An address manager can be realized in different ways depending on various efficiency trade-offs provided by the underlying data structure used and its associated algorithms. Firstly, we list the complexity measures that we use, all of which have average-case and worst-case variants:

$\mathsf{al}_P(n)$ : the number of blocks allocated by program $P$ as a function of input size $n$ .
$s_P(n)$ : space complexity; a measure of the amount of memory allocated by $P$ (the sum of the size of every allocated block).
$m_P(n)$ ; number of memory accesses (loads/stores) made by program $P$ .

We use $m_P(n)$ as a rough measure of the runtime complexity as it correlelates highly with the latter, denoted by $t_P(n)$ .
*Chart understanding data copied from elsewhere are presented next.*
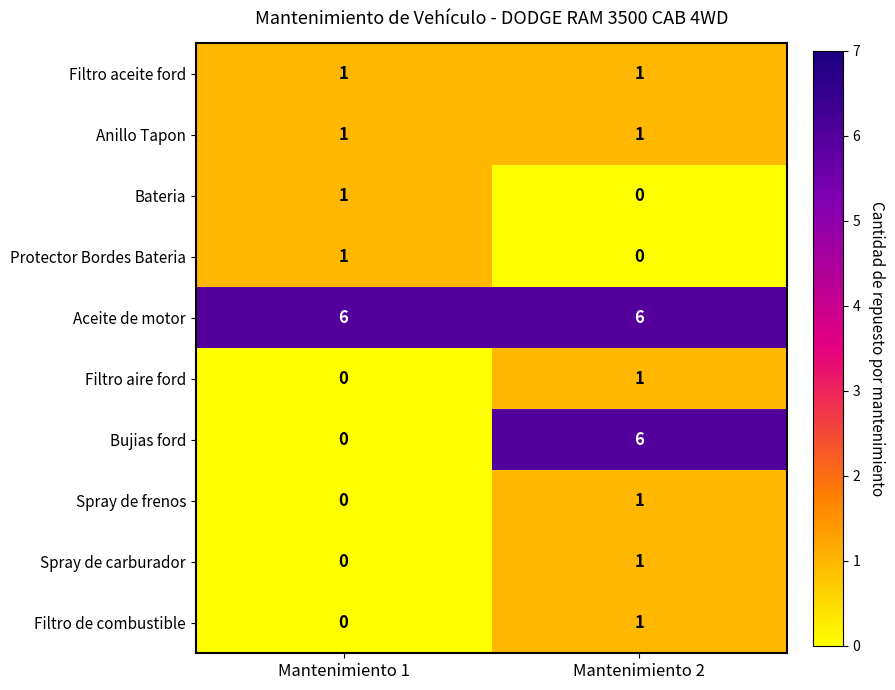

Reading left to right, what are all the values shown in this chart?

Filtro aceite ford: 1	1
Anillo Tapon: 1	1
Bateria: 1	0
Protector Bordes Bateria: 1	0
Aceite de motor: 6	6
Filtro aire ford: 0	1
Bujias ford: 0	6
Spray de frenos: 0	1
Spray de carburador: 0	1
Filtro de combustible: 0	1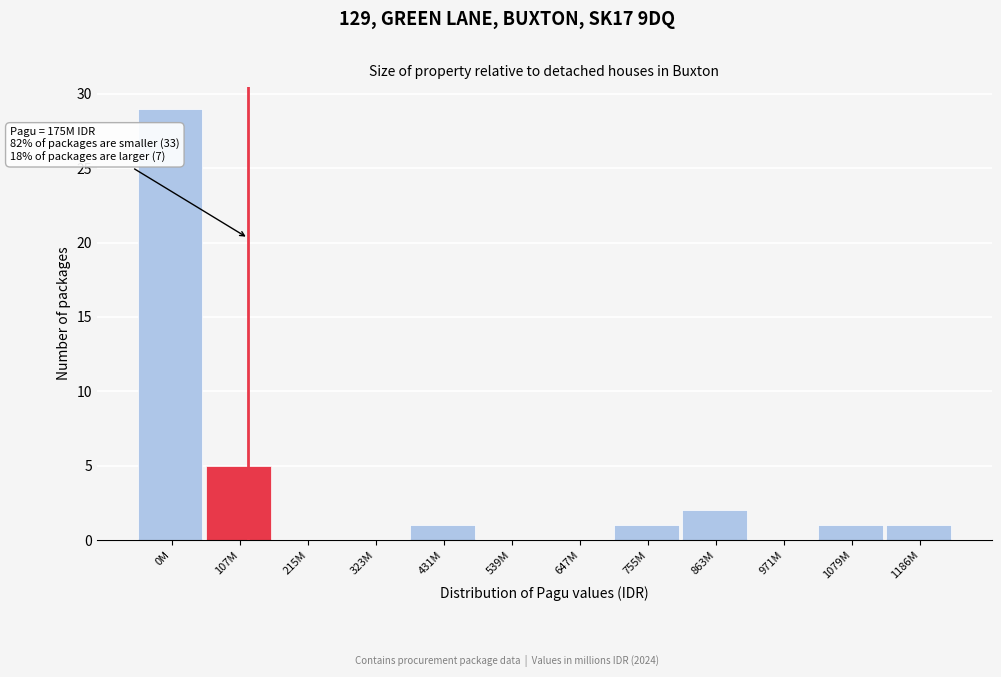

Reading left to right, transcribe all the data shown in this chart.

0M=29	107M=5	215M=0	323M=0	431M=1	539M=0	647M=0	755M=1	863M=2	971M=0	1079M=1	1186M=1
Data Structure	Safety Check Time	Space Overhead
Trie	$O(\log{s_P(n)})$	$O(\mathsf{al}_P(n))$
Shadow Memory / Hash Table	$O(1)$	$O(s_P(n))$
Binary Search Tree	$O(\log{\mathsf{al}_P(n)})$	$O(\mathsf{al}_P(n))$
Linked List	$O(\mathsf{al}_P(n))$	$O(\mathsf{al}_P(n))$

The best choice overall that balances memory consumption with low runtime for checks is via a binary search tree.